Even so, when her friend had gotten home, she wouldn’t speak to her. It was a very long time before she’d get to play with her again.


#37

I honestly didn’t know anyone played this. I’ve asked people before but nobody knew what I was talking about.


#38

This feels like a moment where you think back and knew you could’ve said something differently and get angry at yourself.

I hate that kid


#39

Didn’t those idiots see you going for help?


#40

I remember there were more people there after I got back. I didn’t see the kid I sent off to go ring house bells, and I don’t know who that other kid was. It honestly was as if everyone thought I did it purposefully, and that the tire was not meant to be spun but only swung back and forth like a typical swing…and I should know better. The tire hung down horizontally and you’d put your butt in the hole and your legs on either side of one of the chains. The three chains were attached to a giant nut about the size of a dinner plate on a metal bar overhead.
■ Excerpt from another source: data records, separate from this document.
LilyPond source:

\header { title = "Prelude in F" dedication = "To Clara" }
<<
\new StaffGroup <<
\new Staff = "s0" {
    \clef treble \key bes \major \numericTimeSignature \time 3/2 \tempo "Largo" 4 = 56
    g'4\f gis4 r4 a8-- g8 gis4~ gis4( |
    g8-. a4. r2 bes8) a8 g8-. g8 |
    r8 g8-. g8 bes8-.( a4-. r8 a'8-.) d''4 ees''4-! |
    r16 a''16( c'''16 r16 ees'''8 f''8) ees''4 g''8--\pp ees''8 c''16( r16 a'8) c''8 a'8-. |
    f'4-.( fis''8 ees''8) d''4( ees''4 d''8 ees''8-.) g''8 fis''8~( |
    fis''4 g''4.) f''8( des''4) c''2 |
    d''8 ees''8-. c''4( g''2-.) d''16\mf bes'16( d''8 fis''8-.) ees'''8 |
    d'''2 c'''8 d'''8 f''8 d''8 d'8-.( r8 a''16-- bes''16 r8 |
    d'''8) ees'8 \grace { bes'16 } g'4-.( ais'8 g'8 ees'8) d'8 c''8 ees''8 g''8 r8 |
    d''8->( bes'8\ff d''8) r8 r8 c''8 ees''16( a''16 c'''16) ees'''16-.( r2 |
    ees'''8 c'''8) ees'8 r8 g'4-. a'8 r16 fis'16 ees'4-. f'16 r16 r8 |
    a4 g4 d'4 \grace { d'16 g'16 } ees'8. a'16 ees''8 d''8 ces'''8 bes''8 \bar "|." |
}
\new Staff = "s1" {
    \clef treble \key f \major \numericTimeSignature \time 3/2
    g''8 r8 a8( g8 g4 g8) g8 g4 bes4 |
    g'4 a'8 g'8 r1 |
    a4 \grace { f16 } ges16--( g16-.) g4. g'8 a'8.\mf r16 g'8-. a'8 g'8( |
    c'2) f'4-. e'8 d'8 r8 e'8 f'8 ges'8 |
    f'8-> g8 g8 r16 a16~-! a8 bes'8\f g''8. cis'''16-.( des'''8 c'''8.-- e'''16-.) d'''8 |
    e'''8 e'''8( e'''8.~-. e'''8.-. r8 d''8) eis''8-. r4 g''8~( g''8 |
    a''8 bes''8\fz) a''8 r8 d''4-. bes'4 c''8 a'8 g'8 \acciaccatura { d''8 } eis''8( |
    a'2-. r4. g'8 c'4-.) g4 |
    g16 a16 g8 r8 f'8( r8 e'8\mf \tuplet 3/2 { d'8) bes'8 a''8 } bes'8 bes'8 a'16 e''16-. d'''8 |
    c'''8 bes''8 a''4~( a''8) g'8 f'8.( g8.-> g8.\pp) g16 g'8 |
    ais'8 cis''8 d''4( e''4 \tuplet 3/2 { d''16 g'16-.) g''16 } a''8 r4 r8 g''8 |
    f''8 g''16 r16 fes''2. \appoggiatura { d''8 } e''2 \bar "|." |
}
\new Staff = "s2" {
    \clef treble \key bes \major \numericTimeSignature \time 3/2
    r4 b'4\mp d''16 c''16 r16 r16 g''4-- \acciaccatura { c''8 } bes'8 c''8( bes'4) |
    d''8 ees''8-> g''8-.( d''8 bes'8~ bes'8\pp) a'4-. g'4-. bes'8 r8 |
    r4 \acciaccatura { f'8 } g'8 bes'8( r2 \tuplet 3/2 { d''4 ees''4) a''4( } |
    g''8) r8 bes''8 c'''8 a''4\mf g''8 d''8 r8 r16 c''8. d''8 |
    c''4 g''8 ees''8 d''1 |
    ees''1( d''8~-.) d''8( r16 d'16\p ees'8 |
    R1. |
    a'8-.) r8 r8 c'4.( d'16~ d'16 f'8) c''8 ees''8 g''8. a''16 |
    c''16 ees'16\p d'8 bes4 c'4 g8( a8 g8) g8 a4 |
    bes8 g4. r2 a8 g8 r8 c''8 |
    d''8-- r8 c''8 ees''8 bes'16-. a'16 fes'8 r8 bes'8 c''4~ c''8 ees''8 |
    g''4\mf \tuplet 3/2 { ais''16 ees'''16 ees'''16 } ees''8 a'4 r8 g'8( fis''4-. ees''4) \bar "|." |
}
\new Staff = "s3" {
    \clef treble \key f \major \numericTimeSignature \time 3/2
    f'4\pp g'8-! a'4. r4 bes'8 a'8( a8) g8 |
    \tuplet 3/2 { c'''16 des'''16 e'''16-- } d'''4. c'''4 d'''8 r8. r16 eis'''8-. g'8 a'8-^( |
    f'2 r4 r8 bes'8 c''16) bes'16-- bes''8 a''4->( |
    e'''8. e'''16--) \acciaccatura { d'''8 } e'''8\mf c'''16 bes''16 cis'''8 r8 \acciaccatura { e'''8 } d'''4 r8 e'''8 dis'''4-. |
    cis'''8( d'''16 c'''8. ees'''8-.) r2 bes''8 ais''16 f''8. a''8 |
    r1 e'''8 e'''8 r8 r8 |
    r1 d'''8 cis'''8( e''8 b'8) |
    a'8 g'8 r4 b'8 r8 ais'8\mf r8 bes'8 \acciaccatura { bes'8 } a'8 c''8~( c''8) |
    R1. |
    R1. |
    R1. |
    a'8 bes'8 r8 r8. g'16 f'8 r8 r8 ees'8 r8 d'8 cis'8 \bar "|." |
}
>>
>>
It didn’t actually “break” that I could tell…looking back on it later in life it appeared to me that the thing simply unscrewed itself from the beam during the spins.

The tire attachment eventually got replaced with an all-new apparatus that was not a nut o could unscrew, but to this day I think people honestly thought I did that on purpose as some kind of cruel joke.

I don’t know what really happened to Rainey…how hurt she was. I know she hurt her back pretty bad but she did come home I think same day. Nothing was really ever the same between Bree, Rainey, and I after that.